Here’s a solution to an interesting problem from an undergraduate linear algebra course. The problem statement is as follows:

Let \(V\) be a vector space, and \(f_1, \dots, f_n, g \in V^{*}\). Show that \(g \in \left< f_1, \dots, f_n \right>\) if and only if \(\bigcap_{i=1}^n \textrm{ker} f_i \subset \textrm{ker} g\)

One direction of this is of course trivial - if \(g\) is in the span of the \(f_i\), certainly their kernel intersection must lie within that of \(g\). The converse is much trickier (the finite dimensional case is a good toy version for grasping the point of the problem).

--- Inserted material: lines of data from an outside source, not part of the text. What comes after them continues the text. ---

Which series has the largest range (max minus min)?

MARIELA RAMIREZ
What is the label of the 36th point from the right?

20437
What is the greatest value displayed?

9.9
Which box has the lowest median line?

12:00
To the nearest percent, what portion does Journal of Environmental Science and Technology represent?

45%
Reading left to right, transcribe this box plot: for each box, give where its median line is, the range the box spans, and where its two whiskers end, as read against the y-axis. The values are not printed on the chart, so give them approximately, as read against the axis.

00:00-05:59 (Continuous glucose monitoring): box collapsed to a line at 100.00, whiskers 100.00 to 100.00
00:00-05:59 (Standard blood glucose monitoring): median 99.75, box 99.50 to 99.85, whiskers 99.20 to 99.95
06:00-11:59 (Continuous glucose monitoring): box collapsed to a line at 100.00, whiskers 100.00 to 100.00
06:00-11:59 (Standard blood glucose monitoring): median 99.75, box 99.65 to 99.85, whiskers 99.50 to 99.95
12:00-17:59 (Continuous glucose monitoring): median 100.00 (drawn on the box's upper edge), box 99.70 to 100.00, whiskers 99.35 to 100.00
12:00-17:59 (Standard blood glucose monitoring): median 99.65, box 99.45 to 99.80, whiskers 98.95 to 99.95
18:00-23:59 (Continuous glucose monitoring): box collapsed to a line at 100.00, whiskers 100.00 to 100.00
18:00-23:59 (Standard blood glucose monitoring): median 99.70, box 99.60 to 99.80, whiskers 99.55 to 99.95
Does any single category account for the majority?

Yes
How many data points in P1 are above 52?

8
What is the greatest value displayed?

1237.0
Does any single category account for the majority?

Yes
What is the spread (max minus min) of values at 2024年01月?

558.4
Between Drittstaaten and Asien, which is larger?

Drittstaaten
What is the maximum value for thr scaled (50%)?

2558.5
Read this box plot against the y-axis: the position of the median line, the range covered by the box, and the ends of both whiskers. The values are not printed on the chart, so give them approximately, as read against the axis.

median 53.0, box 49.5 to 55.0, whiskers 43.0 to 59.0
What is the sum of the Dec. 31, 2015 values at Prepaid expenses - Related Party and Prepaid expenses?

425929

Here is an approach. Suppose \(\bigcap_{i=1}^n \textrm{ker} f_i \subset \textrm{ker} g\), and let the base field be \(k\). Fix some basis \((e_i)_i\) of \(k^n\), and define a map:

\begin{equation*} \begin{split} f : V &\longrightarrow k^n \\ v &\longmapsto \sum_i f_i(v) e_i \end{split} \end{equation*}

Evidently \(\textrm{ker} f = \bigcap_{i=1}^n \textrm{ker} f_i\). By our assumption that \(\textrm{ker} f \subset \textrm{ker} g\), we get that \(\bar{g}\) is well-defined, where \(\bar{\phi}\) represents the map induced by \(\phi\) under quotient by \(\textrm{ker} f\), and we see commutativity of the following diagram:

where the isomorphism theorem guarantees the invertibility of \(\pi \circ \bar{f}\). This diagram tells us the following:

\begin{equation*} g = \bar{g} \circ (\pi \circ \bar{f})^{-1} \circ \pi \circ f \end{equation*}

But as a linear map from \(k^n \rightarrow k\), we see that \(h := \bar{g} \circ (\pi \circ \bar{f})^{-1} \circ \pi\) is simply a \(k\)-linear combination of the dual basis elements (the component projections). But then since \(g\) factors as \(g = h \circ f\), this is just the statement that \(g\) is a linear combination of the \(f_i\) by our definition of \(f\), that is, \(g \in \left< f_1, \dots, f_n\right>\).